“Fruit”, I hear you say? Yes, that’s right. Despite the name (and common opinion) coconuts are actually the fruit of the coco palm.
Coconuts come from one of the world’s most versatile trees, with virtually all parts being useful. The leaves are used for making fans, baskets and thatch. The husk fibre is great for mats, stuffing and rope. Coconut timber is highly regarded for its fine grain and high-polish finish. The nutshells make great containers, and even the root can be chewed as a narcotic.
And of course you caneat (and drink) from it, too.
The edible parts of the coconut are well known for their great taste and nutritious benefits. The flesh from a coconut can be eaten either ripe or unripe, raw or cooked, and is a staple food in the tropics.

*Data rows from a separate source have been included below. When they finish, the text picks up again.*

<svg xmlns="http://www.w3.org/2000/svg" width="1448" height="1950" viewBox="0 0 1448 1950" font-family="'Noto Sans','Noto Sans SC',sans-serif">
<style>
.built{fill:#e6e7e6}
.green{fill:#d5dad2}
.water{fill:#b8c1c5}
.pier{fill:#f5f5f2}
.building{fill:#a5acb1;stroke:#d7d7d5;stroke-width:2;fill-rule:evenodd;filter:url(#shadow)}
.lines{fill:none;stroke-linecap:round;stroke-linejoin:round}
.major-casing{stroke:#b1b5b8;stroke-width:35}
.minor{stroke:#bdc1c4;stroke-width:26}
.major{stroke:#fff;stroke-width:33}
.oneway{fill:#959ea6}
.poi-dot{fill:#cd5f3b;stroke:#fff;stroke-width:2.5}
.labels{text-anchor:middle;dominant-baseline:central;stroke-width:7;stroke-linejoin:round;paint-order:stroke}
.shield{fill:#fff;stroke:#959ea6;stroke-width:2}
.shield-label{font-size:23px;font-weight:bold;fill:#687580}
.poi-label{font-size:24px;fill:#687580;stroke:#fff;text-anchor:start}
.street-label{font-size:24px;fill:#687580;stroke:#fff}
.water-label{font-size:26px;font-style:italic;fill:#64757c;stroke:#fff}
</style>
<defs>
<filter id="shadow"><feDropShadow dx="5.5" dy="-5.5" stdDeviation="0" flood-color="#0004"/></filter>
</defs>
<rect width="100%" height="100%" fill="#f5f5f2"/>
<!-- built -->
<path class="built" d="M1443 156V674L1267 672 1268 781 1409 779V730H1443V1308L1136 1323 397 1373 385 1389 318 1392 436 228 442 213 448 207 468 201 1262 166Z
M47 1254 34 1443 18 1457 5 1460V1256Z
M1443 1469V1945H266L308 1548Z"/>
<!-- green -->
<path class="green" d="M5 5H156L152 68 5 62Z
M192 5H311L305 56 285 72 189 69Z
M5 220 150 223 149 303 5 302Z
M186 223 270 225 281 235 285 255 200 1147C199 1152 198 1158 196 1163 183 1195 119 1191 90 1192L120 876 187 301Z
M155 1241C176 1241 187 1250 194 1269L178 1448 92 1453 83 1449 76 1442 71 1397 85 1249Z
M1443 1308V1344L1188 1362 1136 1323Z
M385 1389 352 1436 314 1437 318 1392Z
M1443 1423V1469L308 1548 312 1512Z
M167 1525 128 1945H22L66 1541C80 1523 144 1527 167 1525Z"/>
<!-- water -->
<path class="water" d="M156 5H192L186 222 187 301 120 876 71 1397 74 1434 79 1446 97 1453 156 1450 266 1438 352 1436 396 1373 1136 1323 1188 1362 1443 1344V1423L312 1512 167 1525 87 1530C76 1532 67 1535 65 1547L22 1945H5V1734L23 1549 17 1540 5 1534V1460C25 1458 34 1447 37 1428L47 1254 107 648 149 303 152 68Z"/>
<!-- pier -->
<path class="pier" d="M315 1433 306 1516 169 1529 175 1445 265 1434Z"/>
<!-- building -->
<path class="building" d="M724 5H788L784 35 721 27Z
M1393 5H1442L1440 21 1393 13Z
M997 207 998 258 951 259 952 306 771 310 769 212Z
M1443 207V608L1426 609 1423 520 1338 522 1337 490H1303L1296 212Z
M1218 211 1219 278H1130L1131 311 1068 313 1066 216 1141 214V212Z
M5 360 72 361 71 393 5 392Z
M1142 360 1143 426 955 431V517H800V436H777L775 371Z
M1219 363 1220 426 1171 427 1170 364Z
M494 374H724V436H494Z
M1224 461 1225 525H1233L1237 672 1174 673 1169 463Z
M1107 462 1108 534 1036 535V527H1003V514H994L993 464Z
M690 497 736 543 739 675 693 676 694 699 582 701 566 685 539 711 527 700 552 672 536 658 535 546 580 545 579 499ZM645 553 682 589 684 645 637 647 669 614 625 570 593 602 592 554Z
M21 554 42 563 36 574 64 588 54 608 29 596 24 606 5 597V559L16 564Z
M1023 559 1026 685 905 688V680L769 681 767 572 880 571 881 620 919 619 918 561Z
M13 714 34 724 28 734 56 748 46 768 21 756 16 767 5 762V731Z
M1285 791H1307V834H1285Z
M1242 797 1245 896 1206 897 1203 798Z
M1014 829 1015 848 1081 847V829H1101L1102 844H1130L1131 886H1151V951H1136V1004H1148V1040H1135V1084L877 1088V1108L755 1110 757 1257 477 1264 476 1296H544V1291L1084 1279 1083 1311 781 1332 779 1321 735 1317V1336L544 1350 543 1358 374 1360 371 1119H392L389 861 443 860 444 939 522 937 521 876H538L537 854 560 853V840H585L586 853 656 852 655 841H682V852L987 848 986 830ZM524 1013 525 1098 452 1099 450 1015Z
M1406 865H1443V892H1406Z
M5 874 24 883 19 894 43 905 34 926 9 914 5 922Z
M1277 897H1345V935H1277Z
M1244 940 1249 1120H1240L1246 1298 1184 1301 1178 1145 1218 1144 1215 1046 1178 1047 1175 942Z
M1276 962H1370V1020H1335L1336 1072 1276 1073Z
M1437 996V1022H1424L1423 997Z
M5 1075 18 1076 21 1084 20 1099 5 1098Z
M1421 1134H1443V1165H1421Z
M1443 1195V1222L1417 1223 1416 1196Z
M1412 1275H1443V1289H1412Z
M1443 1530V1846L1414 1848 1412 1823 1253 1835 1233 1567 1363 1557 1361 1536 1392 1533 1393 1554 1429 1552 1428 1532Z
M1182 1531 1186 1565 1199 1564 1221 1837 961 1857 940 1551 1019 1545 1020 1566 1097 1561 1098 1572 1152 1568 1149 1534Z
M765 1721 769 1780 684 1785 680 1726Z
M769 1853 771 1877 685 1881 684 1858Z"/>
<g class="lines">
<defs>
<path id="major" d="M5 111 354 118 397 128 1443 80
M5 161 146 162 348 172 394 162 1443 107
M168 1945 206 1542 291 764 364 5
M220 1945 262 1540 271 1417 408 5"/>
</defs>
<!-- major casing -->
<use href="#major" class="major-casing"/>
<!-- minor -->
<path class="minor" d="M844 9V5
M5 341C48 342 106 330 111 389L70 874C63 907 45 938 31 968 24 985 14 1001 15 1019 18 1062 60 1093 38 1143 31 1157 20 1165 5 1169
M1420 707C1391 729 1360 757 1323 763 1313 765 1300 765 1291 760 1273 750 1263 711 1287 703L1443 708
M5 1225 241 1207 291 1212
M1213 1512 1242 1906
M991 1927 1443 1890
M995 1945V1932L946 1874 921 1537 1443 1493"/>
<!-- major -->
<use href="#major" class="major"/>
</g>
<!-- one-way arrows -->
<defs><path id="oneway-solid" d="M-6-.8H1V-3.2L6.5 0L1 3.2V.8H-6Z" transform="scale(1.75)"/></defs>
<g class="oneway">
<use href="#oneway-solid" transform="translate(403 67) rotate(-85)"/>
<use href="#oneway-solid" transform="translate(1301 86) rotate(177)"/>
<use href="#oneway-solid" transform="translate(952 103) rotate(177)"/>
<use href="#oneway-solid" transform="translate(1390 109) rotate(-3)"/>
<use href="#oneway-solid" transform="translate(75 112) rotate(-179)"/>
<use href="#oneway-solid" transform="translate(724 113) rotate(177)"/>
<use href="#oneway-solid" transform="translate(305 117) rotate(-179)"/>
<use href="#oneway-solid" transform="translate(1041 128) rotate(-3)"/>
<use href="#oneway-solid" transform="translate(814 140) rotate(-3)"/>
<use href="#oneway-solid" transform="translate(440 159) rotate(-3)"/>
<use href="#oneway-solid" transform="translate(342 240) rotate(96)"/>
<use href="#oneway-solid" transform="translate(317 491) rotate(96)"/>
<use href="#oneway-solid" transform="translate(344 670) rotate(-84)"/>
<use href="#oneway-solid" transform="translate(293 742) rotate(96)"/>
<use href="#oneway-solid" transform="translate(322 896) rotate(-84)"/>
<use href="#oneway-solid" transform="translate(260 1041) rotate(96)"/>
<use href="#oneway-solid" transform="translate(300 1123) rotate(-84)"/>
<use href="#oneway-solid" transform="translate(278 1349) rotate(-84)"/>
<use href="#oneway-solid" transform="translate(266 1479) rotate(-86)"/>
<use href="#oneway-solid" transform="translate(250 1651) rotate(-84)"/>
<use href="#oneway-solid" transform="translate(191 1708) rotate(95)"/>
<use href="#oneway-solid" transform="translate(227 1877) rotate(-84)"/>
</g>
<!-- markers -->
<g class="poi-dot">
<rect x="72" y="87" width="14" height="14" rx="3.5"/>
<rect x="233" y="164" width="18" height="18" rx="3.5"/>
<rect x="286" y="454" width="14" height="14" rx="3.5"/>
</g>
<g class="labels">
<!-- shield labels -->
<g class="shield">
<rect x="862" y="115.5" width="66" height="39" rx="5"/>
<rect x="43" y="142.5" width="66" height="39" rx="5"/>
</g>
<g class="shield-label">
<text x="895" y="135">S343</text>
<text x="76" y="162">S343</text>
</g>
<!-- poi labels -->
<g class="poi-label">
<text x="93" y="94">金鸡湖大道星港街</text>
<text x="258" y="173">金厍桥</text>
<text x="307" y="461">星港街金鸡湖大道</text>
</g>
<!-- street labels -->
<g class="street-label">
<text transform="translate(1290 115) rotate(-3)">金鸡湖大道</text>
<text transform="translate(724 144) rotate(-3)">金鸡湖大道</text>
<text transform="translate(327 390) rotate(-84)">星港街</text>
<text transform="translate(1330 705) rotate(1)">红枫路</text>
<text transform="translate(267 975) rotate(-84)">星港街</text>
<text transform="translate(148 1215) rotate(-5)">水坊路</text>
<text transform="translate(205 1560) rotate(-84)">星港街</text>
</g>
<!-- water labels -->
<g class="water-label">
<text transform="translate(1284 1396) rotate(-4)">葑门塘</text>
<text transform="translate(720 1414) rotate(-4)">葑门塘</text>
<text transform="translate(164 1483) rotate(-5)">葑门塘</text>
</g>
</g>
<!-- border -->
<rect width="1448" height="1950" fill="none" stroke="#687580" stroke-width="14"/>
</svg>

Coconut milk is commonly imbibed the world over, but is not the only part of the coconut that may be drunk. The sweet liquid from the flower buds can be made into an alcoholic beverage called arrack, and can also be boiled down to produce palm sugar.
Then there is the oil. Coconut oil is typically extracted from the dried flesh of harvested coconuts. The traditional method of extracting the oil is pounding the copra (dried coconut flesh) with a mortar and pestle. (Coconut oil may have been the first vegetable oil in history to be utilized by man.)
A greater yield can now be achieved through mechanical extraction, but the method remains essentially the same.
Coconut trees are prolific manufacturers. A healthy tree can commonly yield 200 nuts per year. This quantity of nuts can produce 18 kg of oil, along with 34 kg of coconut milk and 14 kg of flour. Residue from the extraction process is highly regarded as a meal for livestock.
The long-term future of coconut products and their availability seems bright. Good news indeed for the growing numbers of people re-discovering coconuts as the healthier alternative to vegetable-based unsaturated oils.